- Moving the markets
Despite the Fed’s attempt to please the markets by cutting interest rates a surprising 0.50%, an initial spike reversed and down we went, with the major indexes giving back a large chunk of yesterday’s gains.
Bond yields skidded with the widely followed 10-year touching a 0-handle intra-day for the first time ever but closing slightly above at 1.007%.
The Fed’s reasoning for this emergency cut was that “we saw risk to the outlook for the economy and chose to act. I don’t think anybody knows how long it will be. I do know that the U.S. economy is strong.”
Of course, opinion vary widely as to the above wisdom and the view that the Fed is beholden to the markets. Here are some comments:
- Did the Fed just swing from omnipotence to impotence?
- The Fed cut rates, and the market dropped.
- What do they know?
- Did the Fed get an early glimpse of this week’s payroll data?
In the end, it appears that the Fed’s shock and awe rate reduction caused more turmoil than the intended reaction, namely calmness.
ZH pointed out that today’s cut was the largest since the fall of 2008 and just the ninth emergency rate cut in history. Despite all this, the markets still have priced in almost two more rate-cuts in March!
Does that mean that stocks will finally catch down to the reality of bonds?
It promises to be an interesting yet nerve wrecking time, and a good one to observe future developments from safety of the sidelines.
2. ETFs in the Spotlight
In case you missed the announcement and description of this section, you can again.

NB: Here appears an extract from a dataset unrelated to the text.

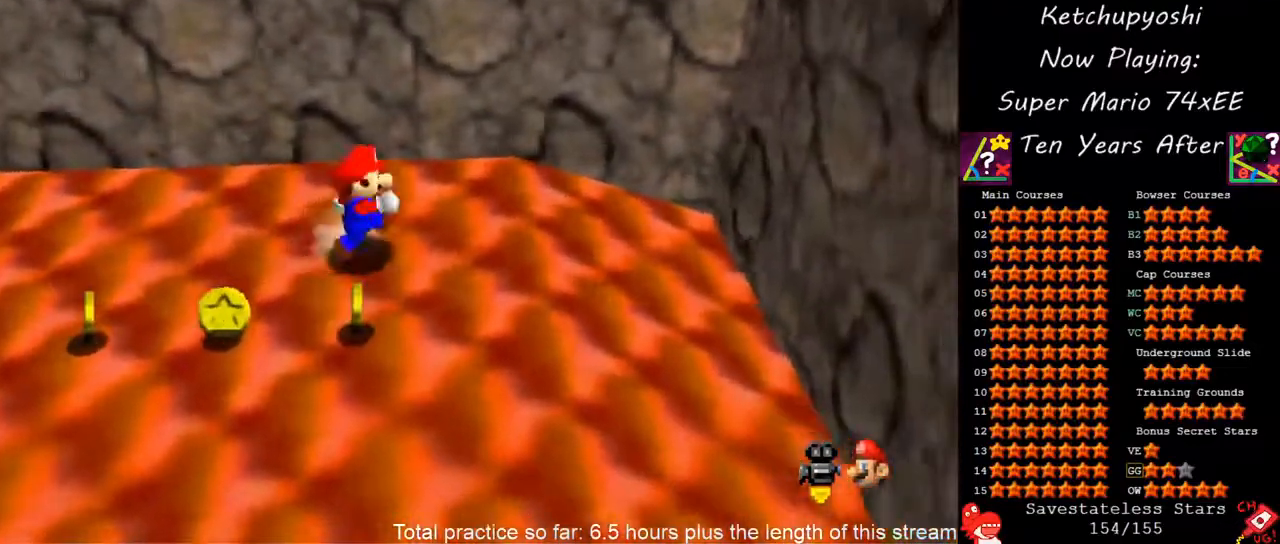
{"dt_ms": 1000, "buttons": ["A", "B"], "left_stick": "right", "events": [[267, "left_stick", "up-left"], [500, "A", "down"], [567, "left_stick", "down-right"], [900, "B", "down"], [933, "left_stick", "right"]]}
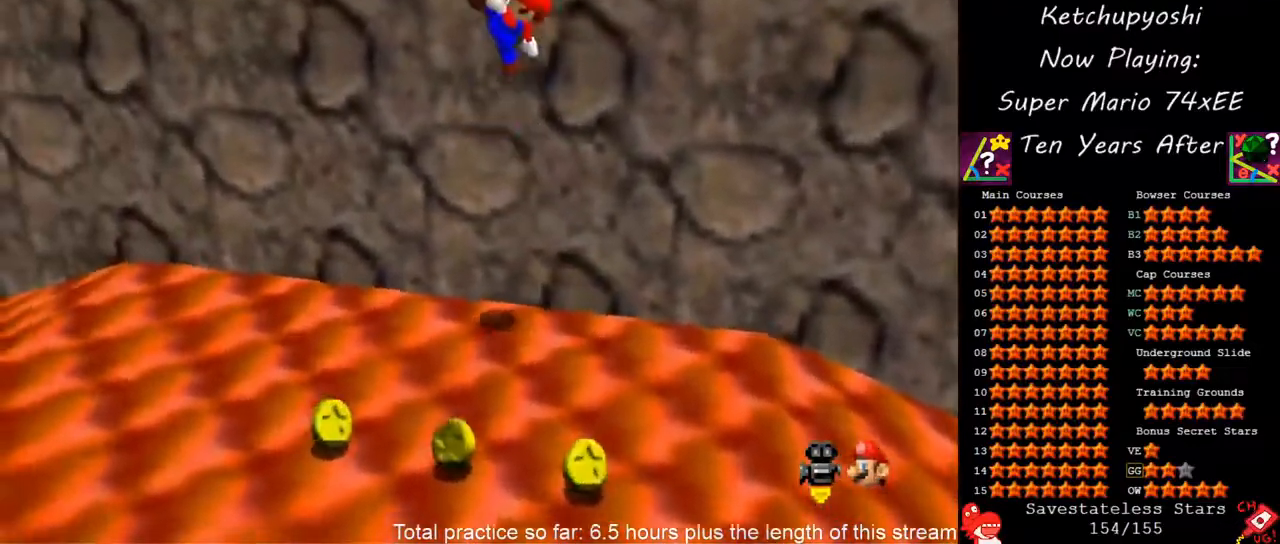
{"dt_ms": 500, "buttons": [], "left_stick": "center", "events": [[50, "A", "up"], [117, "B", "up"], [300, "left_stick", "up"], [467, "left_stick", "center"]]}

It features 10 broadly diversified and sector ETFs from my HighVolume list as posted every Saturday. Furthermore, they are screened for the lowest MaxDD% number meaning they have been showing better resistance to temporary sell offs than all others over the past year.
The below table simply demonstrates the magnitude with which some of the ETFs are fluctuating regarding their positions above or below their respective individual trend lines (%+/-M/A). A break below, represented by a negative number, shows weakness, while a break above, represented by a positive percentage, shows strength.
For hundreds of ETF choices, be sure to reference Thursday’s StatSheet.
For this past domestic “Buy” cycle, which ended on 2/27/2020, here’s how some our candidates have fared:
Click image to enlarge
Again, the %+/-M/A column above shows the position of the various ETFs in relation to their respective long-term trend lines, while the trailing sell stops are being tracked in the “Off High” column. The “Action” column will signal a “Sell” once the -8% point has been taken out in the “Off High” column. For more volatile sector ETFs, the trigger point is -10%.
3. Trend Tracking Indexes (TTIs)
Our TTIs plunged, as the Fed’s rate cut was causing more turmoil than good. We remain on the sidelines.
Here’s how we closed 03/03/2020:
Domestic TTI: -4.70% below its M/A (prior close -2.36%)—Sell signal effective 02/27/2020
International TTI: -5.39% below its M/A (prior close -4.33%)—Sell signal effective 02/26/2020
Disclosure: I am obliged to inform you that I, as well as my advisory clients, own some of the ETFs listed in the above table. Furthermore, they do not represent a specific investment recommendation for you, they merely show which ETFs from the universe I track are falling within the specified guidelines.